Each line in the records that mentions the word "case" needs to be listed.

- _Dataset records_:
□ □ □ □ □

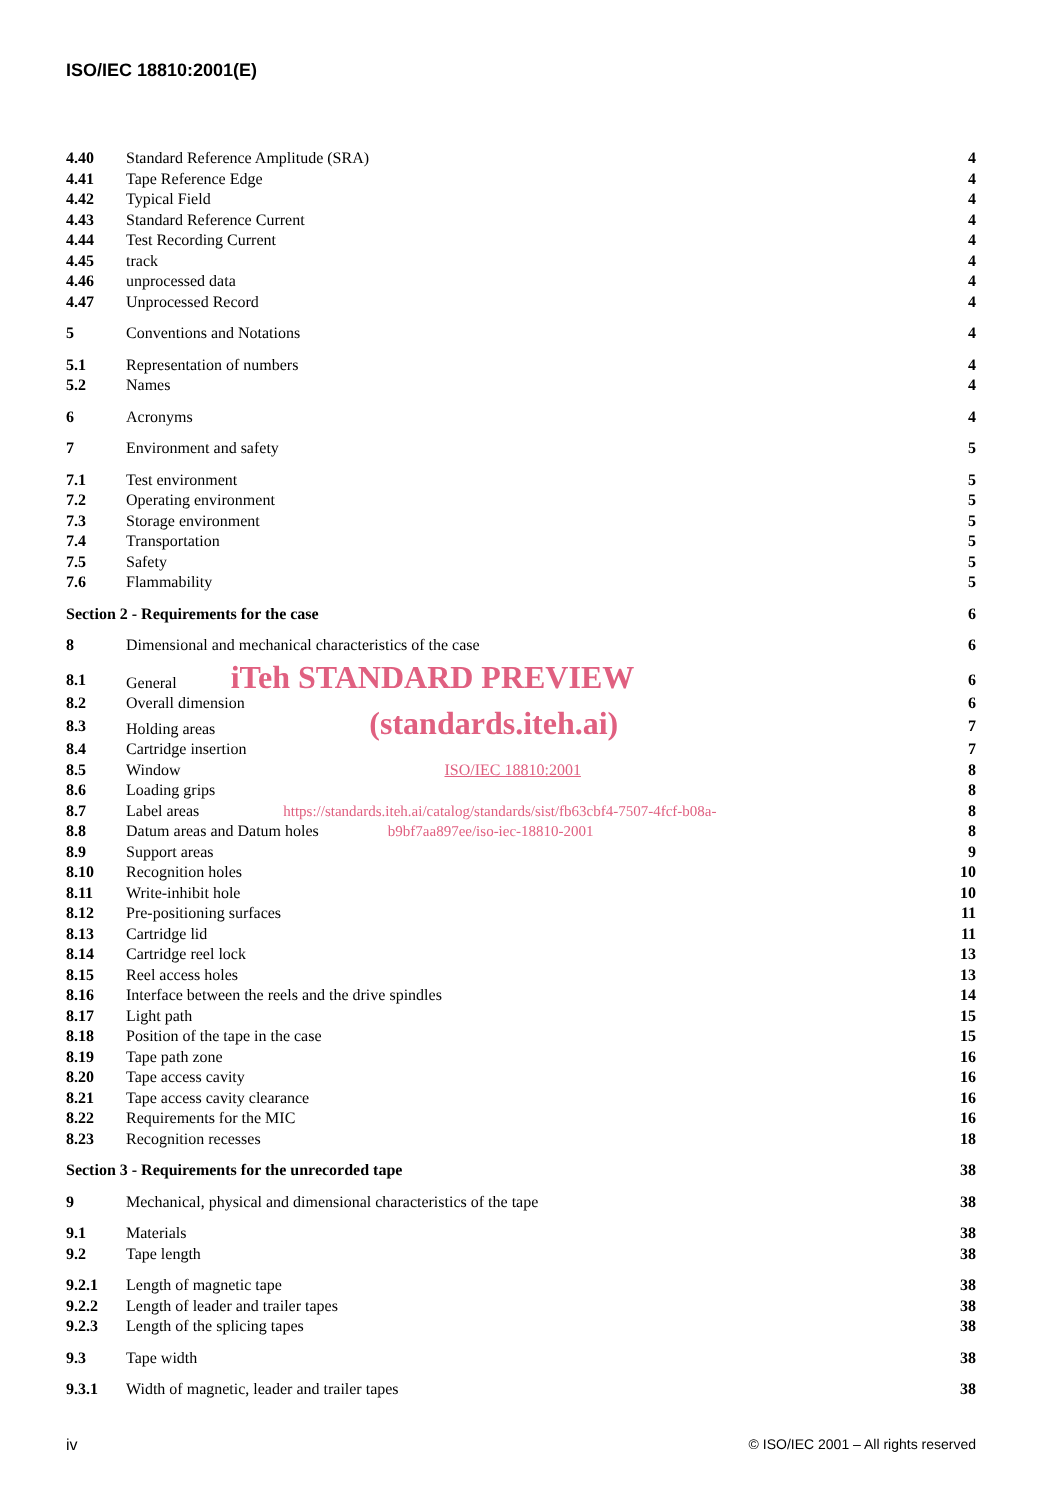ISO/IEC 18810:2001(E)
| 4.40 | Standard Reference Amplitude (SRA) | 4 |
| 4.41 | Tape Reference Edge | 4 |
| 4.42 | Typical Field | 4 |
| 4.43 | Standard Reference Current | 4 |
| 4.44 | Test Recording Current | 4 |
| 4.45 | track | 4 |
| 4.46 | unprocessed data | 4 |
| 4.47 | Unprocessed Record | 4 |
| 5 | Conventions and Notations | 4 |
| 5.1 | Representation of numbers | 4 |
| 5.2 | Names | 4 |
| 6 | Acronyms | 4 |
| 7 | Environment and safety | 5 |
| 7.1 | Test environment | 5 |
| 7.2 | Operating environment | 5 |
| 7.3 | Storage environment | 5 |
| 7.4 | Transportation | 5 |
| 7.5 | Safety | 5 |
| 7.6 | Flammability | 5 |
| Section 2 - Requirements for the case | | 6 |
| 8 | Dimensional and mechanical characteristics of the case | 6 |
| 8.1 | General iTeh STANDARD PREVIEW | 6 |
| 8.2 | Overall dimension | 6 |
| 8.3 | Holding areas (standards.iteh.ai) | 7 |
| 8.4 | Cartridge insertion | 7 |
| 8.5 | Window ISO/IEC 18810:2001 | 8 |
| 8.6 | Loading grips | 8 |
| 8.7 | Label areas https://standards.iteh.ai/catalog/standards/sist/fb63cbf4-7507-4fcf-b08a- | 8 |
| 8.8 | Datum areas and Datum holes b9bf7aa897ee/iso-iec-18810-2001 | 8 |
| 8.9 | Support areas | 9 |
| 8.10 | Recognition holes | 10 |
| 8.11 | Write-inhibit hole | 10 |
| 8.12 | Pre-positioning surfaces | 11 |
| 8.13 | Cartridge lid | 11 |
| 8.14 | Cartridge reel lock | 13 |
| 8.15 | Reel access holes | 13 |
| 8.16 | Interface between the reels and the drive spindles | 14 |
| 8.17 | Light path | 15 |
| 8.18 | Position of the tape in the case | 15 |
| 8.19 | Tape path zone | 16 |
| 8.20 | Tape access cavity | 16 |
| 8.21 | Tape access cavity clearance | 16 |
| 8.22 | Requirements for the MIC | 16 |
| 8.23 | Recognition recesses | 18 |
| Section 3 - Requirements for the unrecorded tape | | 38 |
| 9 | Mechanical, physical and dimensional characteristics of the tape | 38 |
| 9.1 | Materials | 38 |
| 9.2 | Tape length | 38 |
| 9.2.1 | Length of magnetic tape | 38 |
| 9.2.2 | Length of leader and trailer tapes | 38 |
| 9.2.3 | Length of the splicing tapes | 38 |
| 9.3 | Tape width | 38 |
| 9.3.1 | Width of magnetic, leader and trailer tapes | 38 |
iv © ISO/IEC 2001 – All rights reserved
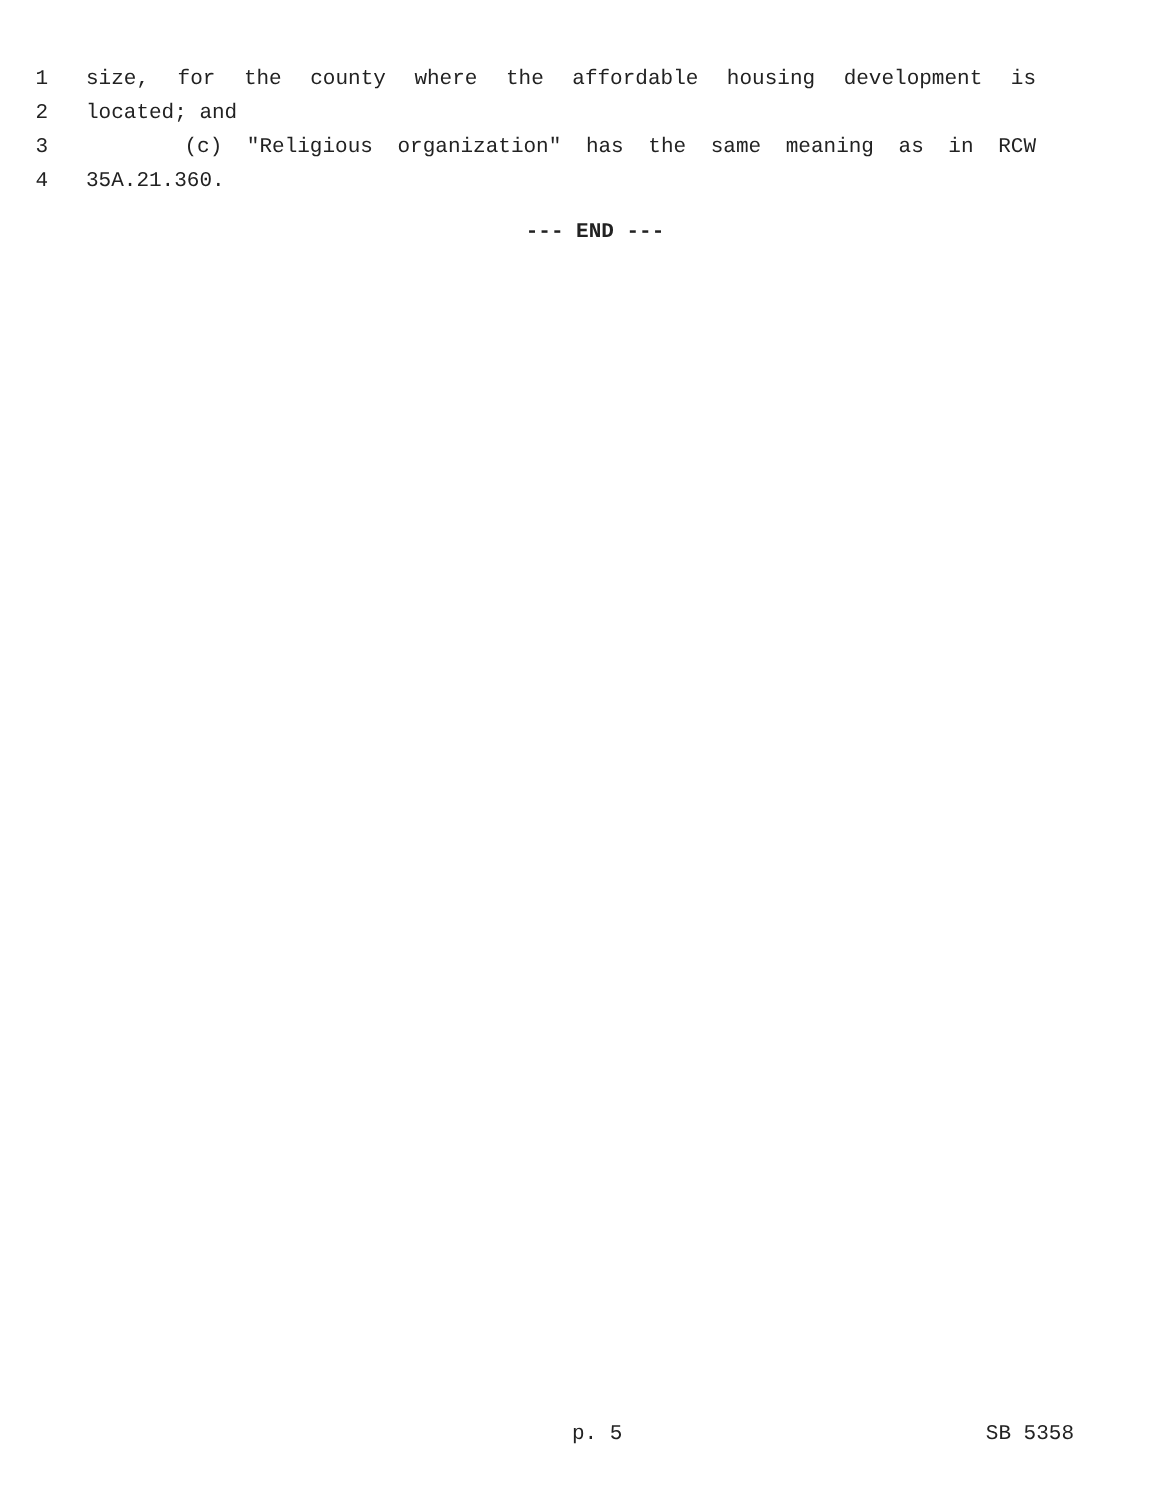1 size, for the county where the affordable housing development is
2 located; and
3 (c) "Religious organization" has the same meaning as in RCW
4 35A.21.360.
--- END ---
p. 5 SB 5358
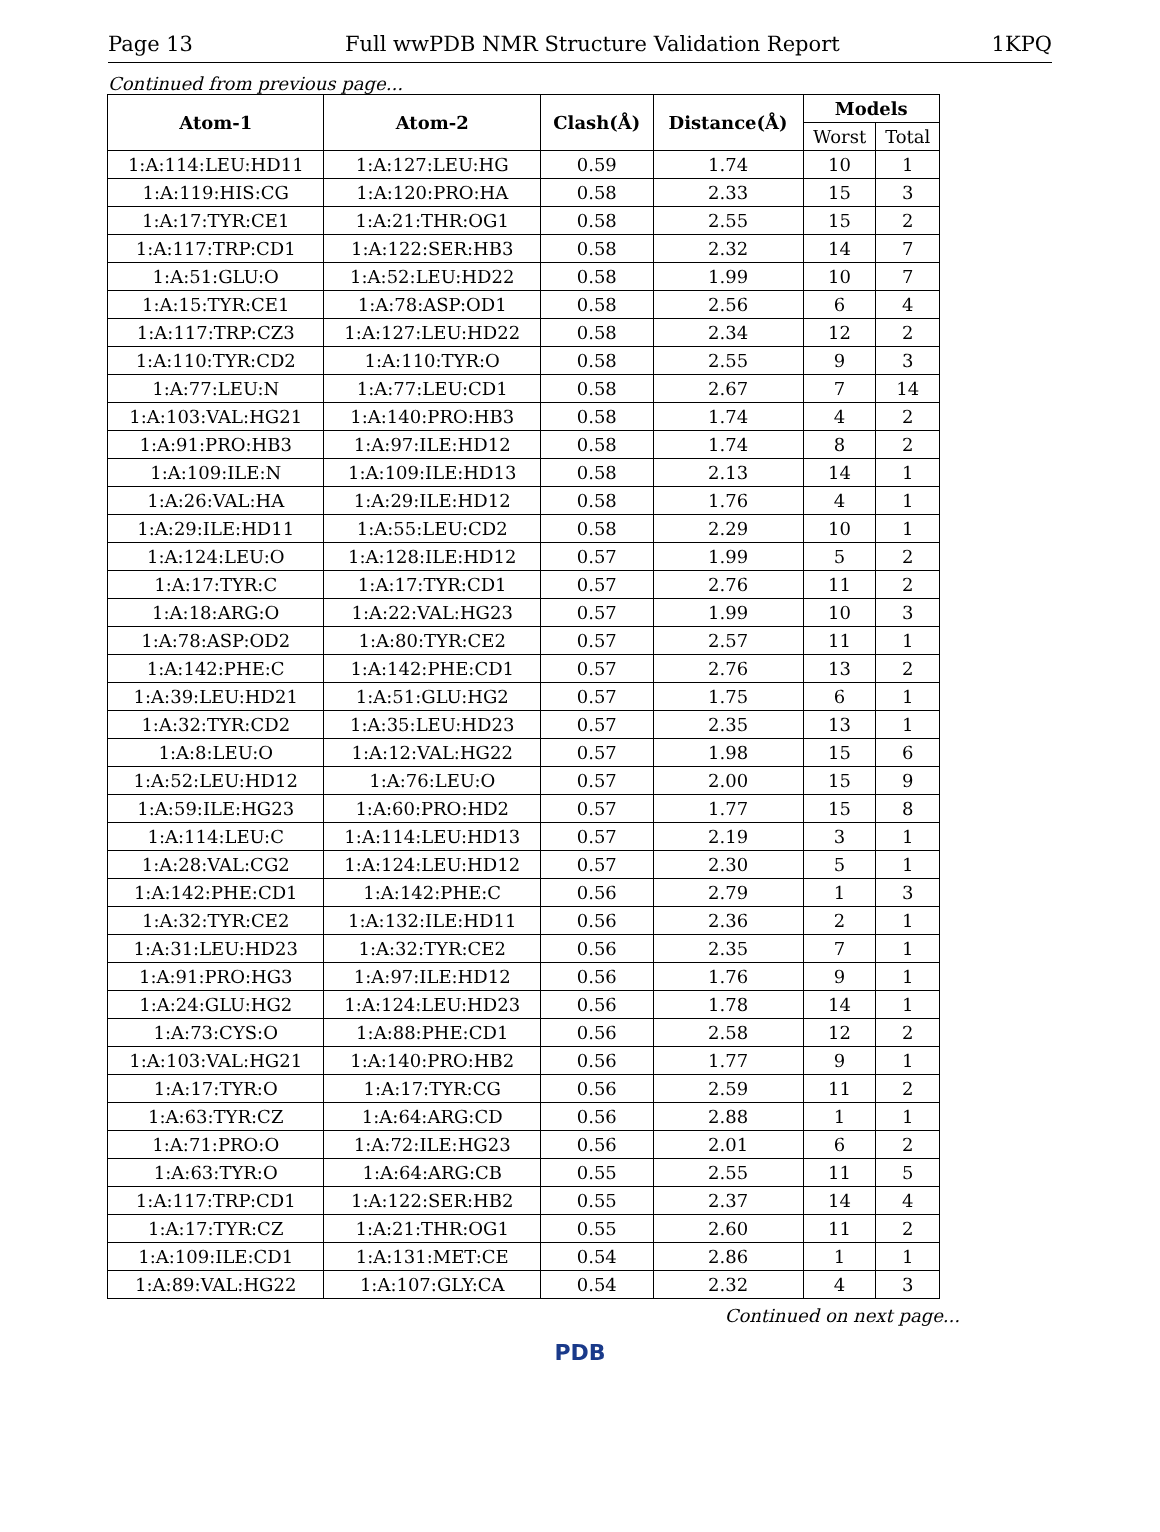Page 13 Full wwPDB NMR Structure Validation Report 1KPQ
Continued from previous page...
| Atom-1 | Atom-2 | Clash(Å) | Distance(Å) | Models | |
| --- | --- | --- | --- | --- | --- |
| | | | | Worst | Total |
| 1:A:114:LEU:HD11 | 1:A:127:LEU:HG | 0.59 | 1.74 | 10 | 1 |
| 1:A:119:HIS:CG | 1:A:120:PRO:HA | 0.58 | 2.33 | 15 | 3 |
| 1:A:17:TYR:CE1 | 1:A:21:THR:OG1 | 0.58 | 2.55 | 15 | 2 |
| 1:A:117:TRP:CD1 | 1:A:122:SER:HB3 | 0.58 | 2.32 | 14 | 7 |
| 1:A:51:GLU:O | 1:A:52:LEU:HD22 | 0.58 | 1.99 | 10 | 7 |
| 1:A:15:TYR:CE1 | 1:A:78:ASP:OD1 | 0.58 | 2.56 | 6 | 4 |
| 1:A:117:TRP:CZ3 | 1:A:127:LEU:HD22 | 0.58 | 2.34 | 12 | 2 |
| 1:A:110:TYR:CD2 | 1:A:110:TYR:O | 0.58 | 2.55 | 9 | 3 |
| 1:A:77:LEU:N | 1:A:77:LEU:CD1 | 0.58 | 2.67 | 7 | 14 |
| 1:A:103:VAL:HG21 | 1:A:140:PRO:HB3 | 0.58 | 1.74 | 4 | 2 |
| 1:A:91:PRO:HB3 | 1:A:97:ILE:HD12 | 0.58 | 1.74 | 8 | 2 |
| 1:A:109:ILE:N | 1:A:109:ILE:HD13 | 0.58 | 2.13 | 14 | 1 |
| 1:A:26:VAL:HA | 1:A:29:ILE:HD12 | 0.58 | 1.76 | 4 | 1 |
| 1:A:29:ILE:HD11 | 1:A:55:LEU:CD2 | 0.58 | 2.29 | 10 | 1 |
| 1:A:124:LEU:O | 1:A:128:ILE:HD12 | 0.57 | 1.99 | 5 | 2 |
| 1:A:17:TYR:C | 1:A:17:TYR:CD1 | 0.57 | 2.76 | 11 | 2 |
| 1:A:18:ARG:O | 1:A:22:VAL:HG23 | 0.57 | 1.99 | 10 | 3 |
| 1:A:78:ASP:OD2 | 1:A:80:TYR:CE2 | 0.57 | 2.57 | 11 | 1 |
| 1:A:142:PHE:C | 1:A:142:PHE:CD1 | 0.57 | 2.76 | 13 | 2 |
| 1:A:39:LEU:HD21 | 1:A:51:GLU:HG2 | 0.57 | 1.75 | 6 | 1 |
| 1:A:32:TYR:CD2 | 1:A:35:LEU:HD23 | 0.57 | 2.35 | 13 | 1 |
| 1:A:8:LEU:O | 1:A:12:VAL:HG22 | 0.57 | 1.98 | 15 | 6 |
| 1:A:52:LEU:HD12 | 1:A:76:LEU:O | 0.57 | 2.00 | 15 | 9 |
| 1:A:59:ILE:HG23 | 1:A:60:PRO:HD2 | 0.57 | 1.77 | 15 | 8 |
| 1:A:114:LEU:C | 1:A:114:LEU:HD13 | 0.57 | 2.19 | 3 | 1 |
| 1:A:28:VAL:CG2 | 1:A:124:LEU:HD12 | 0.57 | 2.30 | 5 | 1 |
| 1:A:142:PHE:CD1 | 1:A:142:PHE:C | 0.56 | 2.79 | 1 | 3 |
| 1:A:32:TYR:CE2 | 1:A:132:ILE:HD11 | 0.56 | 2.36 | 2 | 1 |
| 1:A:31:LEU:HD23 | 1:A:32:TYR:CE2 | 0.56 | 2.35 | 7 | 1 |
| 1:A:91:PRO:HG3 | 1:A:97:ILE:HD12 | 0.56 | 1.76 | 9 | 1 |
| 1:A:24:GLU:HG2 | 1:A:124:LEU:HD23 | 0.56 | 1.78 | 14 | 1 |
| 1:A:73:CYS:O | 1:A:88:PHE:CD1 | 0.56 | 2.58 | 12 | 2 |
| 1:A:103:VAL:HG21 | 1:A:140:PRO:HB2 | 0.56 | 1.77 | 9 | 1 |
| 1:A:17:TYR:O | 1:A:17:TYR:CG | 0.56 | 2.59 | 11 | 2 |
| 1:A:63:TYR:CZ | 1:A:64:ARG:CD | 0.56 | 2.88 | 1 | 1 |
| 1:A:71:PRO:O | 1:A:72:ILE:HG23 | 0.56 | 2.01 | 6 | 2 |
| 1:A:63:TYR:O | 1:A:64:ARG:CB | 0.55 | 2.55 | 11 | 5 |
| 1:A:117:TRP:CD1 | 1:A:122:SER:HB2 | 0.55 | 2.37 | 14 | 4 |
| 1:A:17:TYR:CZ | 1:A:21:THR:OG1 | 0.55 | 2.60 | 11 | 2 |
| 1:A:109:ILE:CD1 | 1:A:131:MET:CE | 0.54 | 2.86 | 1 | 1 |
| 1:A:89:VAL:HG22 | 1:A:107:GLY:CA | 0.54 | 2.32 | 4 | 3 |
Continued on next page...
PDB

□ □ □ □ □

- _Response box_:
| Section 2 - Requirements for the case | | 6 |
| 8 | Dimensional and mechanical characteristics of the case | 6 |
| 8.18 | Position of the tape in the case | 15 |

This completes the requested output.